Nelson Mandela 'Seriously Ill' In Hospital

Former South African president Nelson Mandela has been readmitted to hospital with the recurrence of a lung infection and is in a "serious, but stable condition".
The 94-year-old was transferred from his home in Houghton, Johannesburg, to a hospital in Pretoria in the middle of the night.
He was accompanied by his wife Graca Machel, who was due to address The Nutrition for Growth hunger summit in London on Saturday, but cancelled her attendance on Thursday, indicating that Mr Mandela's health deteriorated during the last few days.
Hours later, a private ambulance was seen leaving a hospital in Pretoria with a police escort. No details were immediately available.
Government spokesman Mac Maharaj told South Africa's Enca Television that Mr Mandela's condition was "serious this time".
He said Mr Mandela, affectionately often referred to as 'Madiba', was receiving expert medical care and doctors were doing "everything possible to make him better and comfortable".
"President Jacob Zuma, on behalf of government and the nation, wishes Madiba a speedy recovery," he added.
It is the second time in recent months Mr Mandela, a revered figure across the globe, has been in hospital - and the fourth health scare in six months for the anti-apartheid leader.
The last time was in May/April earlier this year when he was kept in hospital for 10 days to receive treatment for pneumonia.
Mr Maharaj told Sky News Mr Mandela was conscious, was "able to breathe on his own" and that he was "communicating" with relatives.
"Some members of his family have been there with him all the time," he said.
"It is a condition he has had over a long period of time ... and we hope this time it will also be treated successfully.
"He is a fighter. He has been through this many times and he has been through worse issues, and he's survived.
"For all of us who are concerned, I understand that, our admiration, our hopes for him - we'd like him to be with us forever.
"But we also know we are all human beings, our life is transient, and therefore, with our prayers, with our thoughts, I know we will help him to be strong."
ANC spokesman Jackson Mthembu said the nation was "prepared for the worst", but urged people to pray for the icon.
He told Sky News: "Madiba is the personification of humanity, friendship, honesty, integrity. He means all of these things to us.

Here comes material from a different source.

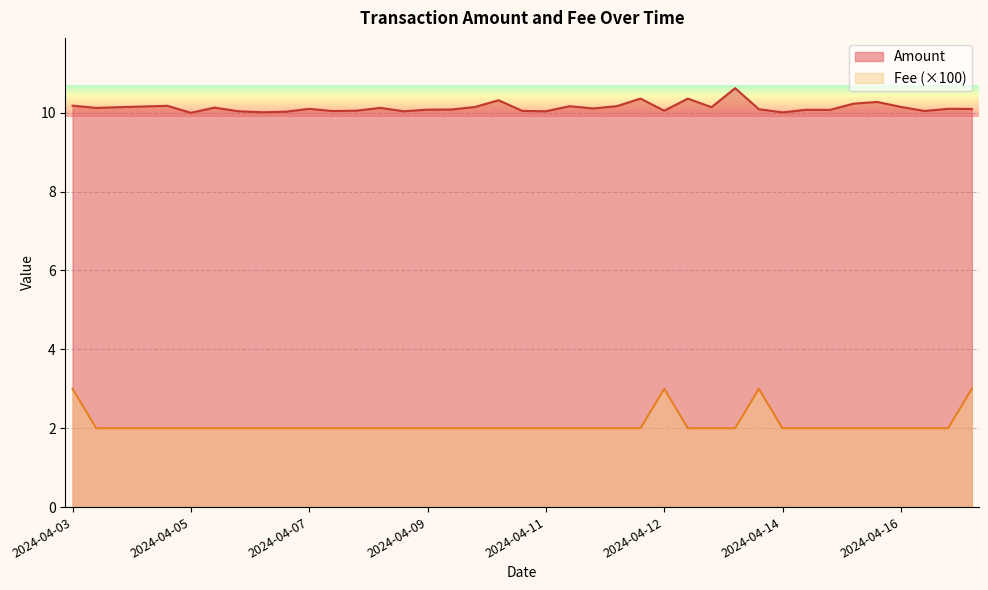

Is it true that Amount equals 18.1 at 2024-04-15 21:15?

False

"He is also the person who without any hesitation took the apartheid state head on and suffered for that, but came out of prison undeterred. He held the hand of his oppressor, held the hand of his jailer and said, 'can we all reconcile and build a better South Africa?'. There is no better person.
"Without the calibre of Madiba's leadership, the likelihood is that South Africa would have gone to ruins ... but there was a Madiba.

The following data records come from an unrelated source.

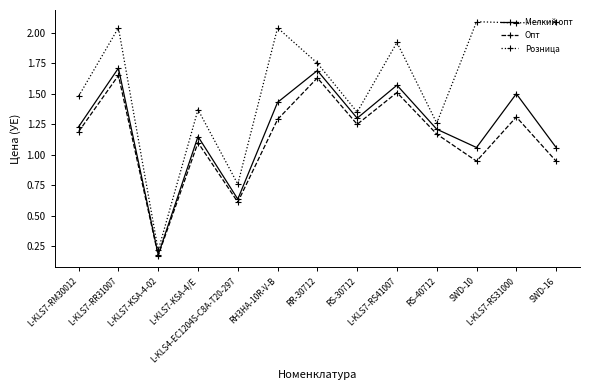

What are all the series names shown in the legend?

Мелкий опт, Опт, Розница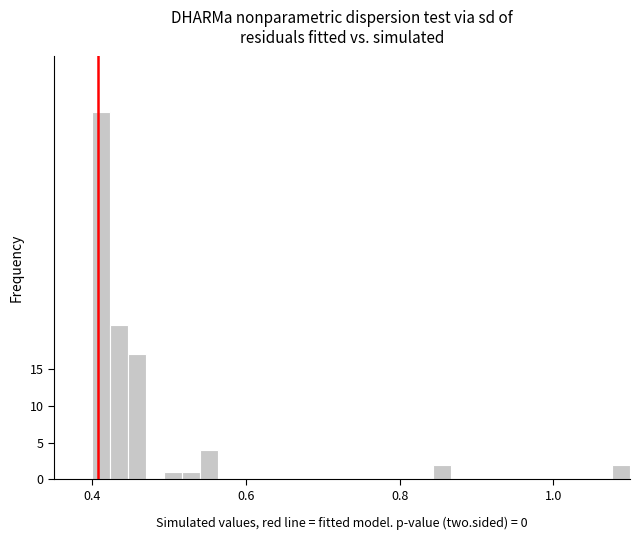

Read against the x-axis, roughly where is the centre of the tallest bar?

0.42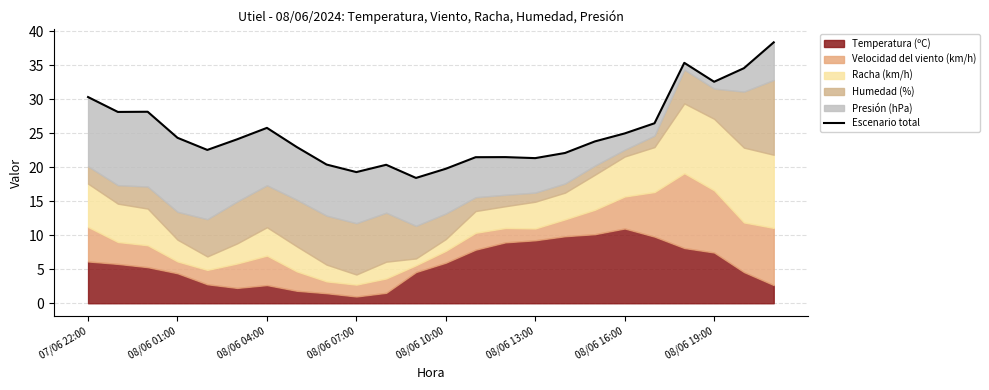

What is the difference between the maximum and minimum values?

19.9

"He not only spoke to everyone, but spoke reason to everyone. That will be the legacy of Madiba."
Speaking from Pretoria, Sky News Special Correspondent Alex Crawford said South Africans were "very concerned" about Mr Mandela's ailing health.
"A 94-year-old man, of frail health, who has already been several times in hospital over the last couple of months - having to be taken into the hospital at 1.30 in the morning, local time, is not good news," she said.
"That means he must have been in a particularly serious condition that they couldn't deal with it at his home, where they have 24-hour medical care available to him, provided by the top military doctors.
"In that home he has emergency equipment, resuscitation equipment, he has everything that is necessary, needed and what you'd expect to look after a former president - but that wasn't enough.
"Clearly his situation deteriorated to such an extent that they felt he needed to be moved immediately to a hospital, and I think that says a lot."
She continued: "He is due to be 95 on July 18, he is a good, old age, and he has suffered terrible health, particularly in the past few months. Each time one imagines a stay in a hospital really does take its toll, particularly on an old man.
"Last time, shortly after he was released from hospital, President Zuma visited him at his home with members of the ANC hierarchy and those were the last pictures we saw of Nelson Mandela in public.
"There are a lot of good wishes coming from the general public, but also an appeal ... to let him be, to let him recover in peace.
"Whilst he's still in hospital and he's still considered to be in a serious condition, the nation will be holding its breath once again."
British Prime Minister David Cameron sent his well wishes to Mr Mandela on Twitter, saying: "My thoughts are with Nelson Mandela, who is in hospital in South Africa."
South African cricketer AB de Villiers, who was in the UK for the Champions Trophy, tweeted: "Get well soon Madiba."
Mr Mandela has a history of lung problems dating from when he contracted tuberculosis as a political prisoner.
He spent 27 years on Robben Island and in other jails for his attempts to overthrow the white-minority government.
The Nobel Peace Prize Laureate, who became South Africa's first black President in 1994, is a global symbol of tolerance and the struggle for equality.
He stepped down as president in 1999 and has not been politically active for a decade.
His last major public appearance was in July 2010, at the final of the Fifa World Cup at Soccer City stadium in Johannesburg.
Since then, he has spent his spent his time between Johannesburg and his ancestral village Qunu, in the Eastern Cape.